*DOCUMENT TEXT*:
==============================

Eoxins are proinflammatory arachidonic acid metabolites produced via the 15-lipoxygenase-1 pathway in human eosinophils and mast cells

Abstract

Human eosinophils contain abundant amounts of 15-lipoxygenase (LO)-1. The biological role of 15-LO-1 in humans, however, is unclear. Incubation of eosinophils with arachidonic acid led to formation of a product with a UV absorbance maximum at 282 nm and shorter retention time than leukotriene (LT)C4 in reverse-phase HPLC. Analysis with positive-ion electrospray tandem MS identified this eosinophil metabolite as 14,15-LTC4. This metabolite could be metabolized to 14,15-LTD4 and 14,15-LTE4 in eosinophils. Because eosinophils are such an abundant source of these metabolites and to avoid confusion with 5-LO-derived LTs, we suggest the names eoxin (EX)C4, -D4, and -E4 instead of 14,15-LTC4, -D4, and -E4, respectively. Cord blood-derived mast cells and surgically removed nasal polyps from allergic subjects also produced EXC4. Incubation of eosinophils with arachidonic acid favored the production of EXC4, whereas challenge with calcium ionophore led to exclusive formation of LTC4. Eosinophils produced EXC4 after challenge with the proinflammatory agents LTC4, prostaglandin D2, and IL-5, demonstrating that EXC4 can be synthesized from the endogenous pool of arachidonic acid. EXs induced increased permeability of endothelial cell monolayer in vitro, indicating that EXs can modulate and enhance vascular permeability, a hallmark of inflammation. In this model system, EXs were 100 times more potent than histamine and almost as potent as LTC4 and LTD4. Taken together, this article describes the formation of proinflammatory EXs, in particular in human eosinophils but also in human mast cells and nasal polyps.

==============================

*WHAT TO WORK ON*:
(a) Answer each question from the eoxin abstract:
(i) What UV absorbance maximum did the eosinophil product have?
(ii) Which metabolite alone formed when eosinophils were challenged with calcium ionophore?
(iii) How many times more potent than histamine were the eoxins in the endothelial permeability model?
(b) Carry on writing the eoxin abstract from where it stops.
You can ignore the lines that come after this text.

==============================

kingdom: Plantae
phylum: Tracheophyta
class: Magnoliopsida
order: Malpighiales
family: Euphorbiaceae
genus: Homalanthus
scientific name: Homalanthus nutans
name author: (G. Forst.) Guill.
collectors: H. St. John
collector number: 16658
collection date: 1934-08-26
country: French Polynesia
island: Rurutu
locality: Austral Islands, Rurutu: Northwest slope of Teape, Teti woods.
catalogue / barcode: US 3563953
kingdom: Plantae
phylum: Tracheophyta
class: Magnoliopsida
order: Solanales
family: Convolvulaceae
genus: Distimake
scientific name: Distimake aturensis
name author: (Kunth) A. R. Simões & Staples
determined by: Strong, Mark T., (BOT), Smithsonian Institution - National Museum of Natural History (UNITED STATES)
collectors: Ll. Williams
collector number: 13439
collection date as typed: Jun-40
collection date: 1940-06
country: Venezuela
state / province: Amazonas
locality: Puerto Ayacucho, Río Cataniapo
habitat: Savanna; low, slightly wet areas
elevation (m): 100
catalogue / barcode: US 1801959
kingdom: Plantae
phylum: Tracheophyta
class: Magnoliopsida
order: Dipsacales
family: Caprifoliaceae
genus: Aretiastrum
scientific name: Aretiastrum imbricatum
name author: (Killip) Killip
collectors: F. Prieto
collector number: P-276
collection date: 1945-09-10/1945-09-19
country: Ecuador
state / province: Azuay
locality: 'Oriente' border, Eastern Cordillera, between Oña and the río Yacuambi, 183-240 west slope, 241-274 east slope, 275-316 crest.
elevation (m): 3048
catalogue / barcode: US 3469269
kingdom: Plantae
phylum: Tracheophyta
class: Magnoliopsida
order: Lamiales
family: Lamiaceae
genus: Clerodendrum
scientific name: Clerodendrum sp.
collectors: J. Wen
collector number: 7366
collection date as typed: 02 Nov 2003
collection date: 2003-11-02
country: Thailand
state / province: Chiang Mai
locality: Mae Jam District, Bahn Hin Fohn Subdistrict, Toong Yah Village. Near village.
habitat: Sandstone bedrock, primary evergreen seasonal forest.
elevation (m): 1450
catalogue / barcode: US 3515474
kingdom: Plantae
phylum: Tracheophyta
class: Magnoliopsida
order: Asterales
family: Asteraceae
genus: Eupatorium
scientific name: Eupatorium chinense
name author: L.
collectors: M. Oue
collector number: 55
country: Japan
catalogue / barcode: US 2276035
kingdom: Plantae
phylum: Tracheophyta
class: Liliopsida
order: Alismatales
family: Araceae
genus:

==============================

*RESULTS IN ORDER*:
(a)
(i) 282 nm
(ii) LTC4
(iii) 100 times

(b)
Fig. 1.

Formation of arachidonic acid-derived products in human eosinophils. Isolated eosinophils (10 × 10⁶ cells) were resuspended in 1 ml of PBS and preincubated for 2 min at 37°C before stimulation with 10 μM arachidonic acid for 5 min at 37°C. The reaction was terminated by the addition of 3 vol of methanol. After evaporation, the sample was resuspended in a mobile phase and subjected to analysis in a RP-HPLC/UV system by using AcN:MeOH:H₂O:HAc (29:19:72:0.8 by volume), pH 5.6, as a mobile phase. Arrows indicate the retention times of synthetic standards. (Inset) UV spectrum of metabolite 1.

Fig. 2.

LC-MS/MS analysis of cysteinyl-containing 15-LO-derived products. Shown is LC-MS/MS spectrum of metabolite 1 formed by eosinophils after incubation with arachidonic acid compared with spectra of synthetic 14,15-LTC₄ (EXC₄) and LTC₄ standards. (Top) The spectrum of the product ion scan of 626.2 [M+H]⁺ derived from a metabolite 1 formed in eosinophils after challenge with arachidonic acid (10 μM) for 5 min at 37°C. (Middle) The spectrum of synthetic 14,15-LTC₄ (EXC₄) standard. (Bottom) The spectrum of synthetic LTC₄ standard.

Fig. 3.

Fragments distinguishing of cysteinyl 14,15-LTs from cysteinyl LTs in product ion spectra. A prominent difference in the positive-ion mode MS/MS product ion spectra of 5-LO-derived cysteinyl LTs and cysteinyl 14,15-LTs (EXs) are m/z 189 and 205. The probable origins of these fragment ions are indicated.

Fig. 4.

Alterations in vascular permeability induced by EXs. (A) Analysis of rapid changes in EC barrier function in response to EXC₄, EXD₄, EXE₄, LTC₄, LTB₄, and histamine. Analyses were accomplished by continuous registration of TEER with electrodes on each side of the EC monolayer. The maximal decrease in resistance in this model varies typically at approximately −70%. (B) Time course for changes in EC barrier function induced by EXD₄ (10⁻⁸ and 10⁻⁷ M, respectively) in comparison with LTD₄ (10⁻⁸ M). Each value represents the mean value of triplicate determinations ± SD.

Fig. 5.

Proposed metabolic pathway for the formation of EXs.